Diese und noch viele andere Fragen vermochte ich nicht zu lösen, obgleich ich doch Stunde um Stunde in der Zelle saß und grübelte. Warum etwa war Heinrich von Lübeck kurz vor seiner Ermordung zum jüdischen Geldwechsler Nechenja ben Isaak gegangen? Warum begehrte er, ausgerechnet dort das kaum bekannte Werk »Liber floribus« des Lambert von Saint-Omer zu sehen? Ja, wenn ich Leas Worten Glauben schenken durfte, warum wollte er es gar in seinen Besitz bringen, zumindest aber kopieren? Auch dieses Buch nannte das Land der Periöken - hatte Heinrich von Lübecks Wunsch damit zu tun? Im Mittelpunkt all meiner Fragen stand jedoch Philippe de Touloubre: Welche Rolle spielte der Inquisitor in dem finsteren Spiel? Was wusste er von Heinrich von Lübeck, von terra perioeci, vom rätselhaften Auftrag des Lübecker Reeders? Was hatten die nächtlichen Versammlungen im Kloster, an denen Meister Philippe teilnahm, mit alldem zu schaffen?
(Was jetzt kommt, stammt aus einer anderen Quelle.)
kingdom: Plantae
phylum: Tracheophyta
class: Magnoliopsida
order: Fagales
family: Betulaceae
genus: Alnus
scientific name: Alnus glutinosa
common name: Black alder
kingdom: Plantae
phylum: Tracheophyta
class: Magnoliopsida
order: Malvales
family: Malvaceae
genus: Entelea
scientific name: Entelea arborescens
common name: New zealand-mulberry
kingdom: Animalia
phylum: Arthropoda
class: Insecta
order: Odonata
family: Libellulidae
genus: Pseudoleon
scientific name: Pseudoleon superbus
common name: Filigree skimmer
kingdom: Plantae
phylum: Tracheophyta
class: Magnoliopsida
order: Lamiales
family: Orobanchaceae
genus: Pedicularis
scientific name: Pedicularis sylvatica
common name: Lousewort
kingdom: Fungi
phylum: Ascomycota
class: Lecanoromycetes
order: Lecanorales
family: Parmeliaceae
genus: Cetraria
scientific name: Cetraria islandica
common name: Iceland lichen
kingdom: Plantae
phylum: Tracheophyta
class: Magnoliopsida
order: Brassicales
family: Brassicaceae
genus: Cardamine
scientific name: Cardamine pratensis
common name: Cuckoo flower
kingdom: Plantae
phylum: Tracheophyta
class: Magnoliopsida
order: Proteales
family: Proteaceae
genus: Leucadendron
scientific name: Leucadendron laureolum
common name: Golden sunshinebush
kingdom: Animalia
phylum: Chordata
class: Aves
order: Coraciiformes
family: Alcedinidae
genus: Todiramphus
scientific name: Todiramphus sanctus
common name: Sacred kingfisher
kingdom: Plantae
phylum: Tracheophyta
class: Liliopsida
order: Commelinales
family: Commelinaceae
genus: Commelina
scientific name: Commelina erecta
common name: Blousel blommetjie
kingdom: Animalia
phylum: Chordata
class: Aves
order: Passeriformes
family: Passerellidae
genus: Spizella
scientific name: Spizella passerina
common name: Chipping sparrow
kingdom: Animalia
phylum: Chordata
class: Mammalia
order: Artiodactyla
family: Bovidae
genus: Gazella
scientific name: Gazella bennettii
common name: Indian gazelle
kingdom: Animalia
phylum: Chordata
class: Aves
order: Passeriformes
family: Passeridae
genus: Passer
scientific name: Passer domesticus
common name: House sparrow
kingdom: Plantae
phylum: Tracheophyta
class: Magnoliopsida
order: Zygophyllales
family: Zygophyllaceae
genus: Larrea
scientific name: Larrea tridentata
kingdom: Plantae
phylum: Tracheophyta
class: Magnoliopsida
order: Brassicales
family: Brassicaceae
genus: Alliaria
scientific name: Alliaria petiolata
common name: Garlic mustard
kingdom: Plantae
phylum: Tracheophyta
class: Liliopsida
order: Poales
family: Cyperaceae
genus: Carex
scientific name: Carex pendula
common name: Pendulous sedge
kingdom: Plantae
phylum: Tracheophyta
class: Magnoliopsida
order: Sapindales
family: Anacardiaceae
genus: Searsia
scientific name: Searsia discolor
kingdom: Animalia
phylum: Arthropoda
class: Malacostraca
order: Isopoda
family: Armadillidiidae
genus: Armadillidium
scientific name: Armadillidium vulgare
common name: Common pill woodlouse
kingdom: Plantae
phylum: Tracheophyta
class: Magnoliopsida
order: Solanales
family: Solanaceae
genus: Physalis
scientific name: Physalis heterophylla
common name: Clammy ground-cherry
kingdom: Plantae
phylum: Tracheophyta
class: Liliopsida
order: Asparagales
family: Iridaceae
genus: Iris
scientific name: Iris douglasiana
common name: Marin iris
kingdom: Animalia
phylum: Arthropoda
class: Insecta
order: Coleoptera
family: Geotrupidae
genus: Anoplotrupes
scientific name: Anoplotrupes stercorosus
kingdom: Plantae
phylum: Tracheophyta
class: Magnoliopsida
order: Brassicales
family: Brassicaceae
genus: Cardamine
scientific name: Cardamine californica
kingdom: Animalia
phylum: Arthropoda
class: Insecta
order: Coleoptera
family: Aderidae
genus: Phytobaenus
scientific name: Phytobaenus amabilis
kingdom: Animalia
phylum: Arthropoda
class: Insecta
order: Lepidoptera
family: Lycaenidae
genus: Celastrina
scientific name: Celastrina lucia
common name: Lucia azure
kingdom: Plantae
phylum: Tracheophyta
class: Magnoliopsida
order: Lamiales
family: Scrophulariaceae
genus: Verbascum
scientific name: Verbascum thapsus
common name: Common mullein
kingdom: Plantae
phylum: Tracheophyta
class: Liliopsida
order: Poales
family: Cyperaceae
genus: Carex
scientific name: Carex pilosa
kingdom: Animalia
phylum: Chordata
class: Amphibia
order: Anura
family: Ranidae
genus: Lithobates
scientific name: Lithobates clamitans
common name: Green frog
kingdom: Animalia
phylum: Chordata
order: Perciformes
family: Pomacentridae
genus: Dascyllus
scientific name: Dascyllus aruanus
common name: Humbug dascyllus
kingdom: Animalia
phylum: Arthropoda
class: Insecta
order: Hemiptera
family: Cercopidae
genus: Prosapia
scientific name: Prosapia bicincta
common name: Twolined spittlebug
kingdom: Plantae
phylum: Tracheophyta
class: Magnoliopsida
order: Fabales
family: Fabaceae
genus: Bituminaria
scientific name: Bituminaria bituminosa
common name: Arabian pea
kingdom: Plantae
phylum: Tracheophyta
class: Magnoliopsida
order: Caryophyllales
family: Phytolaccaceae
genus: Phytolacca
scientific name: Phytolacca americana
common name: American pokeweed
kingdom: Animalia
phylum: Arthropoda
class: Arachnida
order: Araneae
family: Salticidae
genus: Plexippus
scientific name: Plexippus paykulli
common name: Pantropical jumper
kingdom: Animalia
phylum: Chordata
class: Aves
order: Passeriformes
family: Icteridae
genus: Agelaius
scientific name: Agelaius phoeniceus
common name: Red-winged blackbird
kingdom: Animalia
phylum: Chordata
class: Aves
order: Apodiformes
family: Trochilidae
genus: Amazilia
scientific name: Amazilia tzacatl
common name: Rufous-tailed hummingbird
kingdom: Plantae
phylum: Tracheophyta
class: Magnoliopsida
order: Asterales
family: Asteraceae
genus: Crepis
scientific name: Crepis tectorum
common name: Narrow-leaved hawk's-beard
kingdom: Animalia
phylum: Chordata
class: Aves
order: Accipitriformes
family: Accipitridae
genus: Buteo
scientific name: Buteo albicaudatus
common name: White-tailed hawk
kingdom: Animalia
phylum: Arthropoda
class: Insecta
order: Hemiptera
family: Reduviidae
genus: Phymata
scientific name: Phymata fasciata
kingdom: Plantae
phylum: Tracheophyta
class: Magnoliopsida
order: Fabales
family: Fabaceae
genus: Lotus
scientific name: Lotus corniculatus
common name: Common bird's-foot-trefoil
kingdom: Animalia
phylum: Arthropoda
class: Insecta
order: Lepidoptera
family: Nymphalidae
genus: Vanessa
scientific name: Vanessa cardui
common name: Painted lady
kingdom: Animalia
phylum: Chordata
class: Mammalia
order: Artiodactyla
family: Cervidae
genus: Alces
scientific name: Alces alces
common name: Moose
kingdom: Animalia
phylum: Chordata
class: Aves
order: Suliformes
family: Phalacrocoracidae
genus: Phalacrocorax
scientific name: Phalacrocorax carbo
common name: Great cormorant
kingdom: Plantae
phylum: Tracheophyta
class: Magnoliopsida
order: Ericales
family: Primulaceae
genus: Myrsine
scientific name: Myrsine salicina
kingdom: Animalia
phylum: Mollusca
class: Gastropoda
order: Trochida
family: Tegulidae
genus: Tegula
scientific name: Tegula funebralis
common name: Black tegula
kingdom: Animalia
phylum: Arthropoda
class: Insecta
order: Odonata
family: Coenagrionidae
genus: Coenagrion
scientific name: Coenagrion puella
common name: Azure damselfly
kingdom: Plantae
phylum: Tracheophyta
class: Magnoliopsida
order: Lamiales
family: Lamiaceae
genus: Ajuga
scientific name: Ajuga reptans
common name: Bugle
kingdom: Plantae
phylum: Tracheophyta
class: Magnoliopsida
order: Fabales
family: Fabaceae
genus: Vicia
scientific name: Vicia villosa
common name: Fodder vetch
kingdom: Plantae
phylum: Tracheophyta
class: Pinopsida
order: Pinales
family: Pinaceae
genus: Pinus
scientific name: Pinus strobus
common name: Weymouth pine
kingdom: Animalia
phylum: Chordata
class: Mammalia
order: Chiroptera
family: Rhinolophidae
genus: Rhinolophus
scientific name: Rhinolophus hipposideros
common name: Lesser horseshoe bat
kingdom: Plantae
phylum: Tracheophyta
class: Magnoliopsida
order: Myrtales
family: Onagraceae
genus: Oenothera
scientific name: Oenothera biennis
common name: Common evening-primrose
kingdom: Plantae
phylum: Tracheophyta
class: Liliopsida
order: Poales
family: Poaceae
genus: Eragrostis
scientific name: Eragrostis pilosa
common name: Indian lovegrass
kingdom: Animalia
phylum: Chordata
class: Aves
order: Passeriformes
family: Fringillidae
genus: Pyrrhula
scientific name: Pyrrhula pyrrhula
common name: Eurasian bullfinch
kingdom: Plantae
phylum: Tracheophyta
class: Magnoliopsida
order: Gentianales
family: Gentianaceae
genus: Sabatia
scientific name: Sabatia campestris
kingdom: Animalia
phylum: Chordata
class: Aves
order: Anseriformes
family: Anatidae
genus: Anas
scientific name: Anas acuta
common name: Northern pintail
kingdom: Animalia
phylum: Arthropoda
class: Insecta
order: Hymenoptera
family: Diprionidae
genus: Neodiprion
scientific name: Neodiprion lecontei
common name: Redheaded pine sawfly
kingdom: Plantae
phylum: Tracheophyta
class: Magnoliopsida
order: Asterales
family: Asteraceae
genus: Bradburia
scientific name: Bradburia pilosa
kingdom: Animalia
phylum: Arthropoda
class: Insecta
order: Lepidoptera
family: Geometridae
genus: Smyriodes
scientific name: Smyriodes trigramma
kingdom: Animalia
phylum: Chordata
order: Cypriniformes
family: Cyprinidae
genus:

War Philippe de Touloubre vielleicht noch immer auf der Spur des Mörders? Wollte er die Schleier vor allen Geheimnissen zerreißen? Oder war er doch tief verstrickt in jene Geheimnisse — und suchte nun nach Wegen, sie auch weiterhin zu schützen? Tagelang zermarterte ich mir den Geist und war mir selbst mein eigener Folterknecht. Qualen litt ich, ohne dass dabei ein Tropfen Blut geflossen wäre. Ich wäre wohl dem Wahnsinn verfallen, hätte ich mich noch länger an diesen Rätseln versucht. Doch meine Rettung kam - ausgerechnet in Gestalt des Folterknechtes, der eines Tages im flackernden, rötlichen Schein einer Fackel die Pforte öffnete.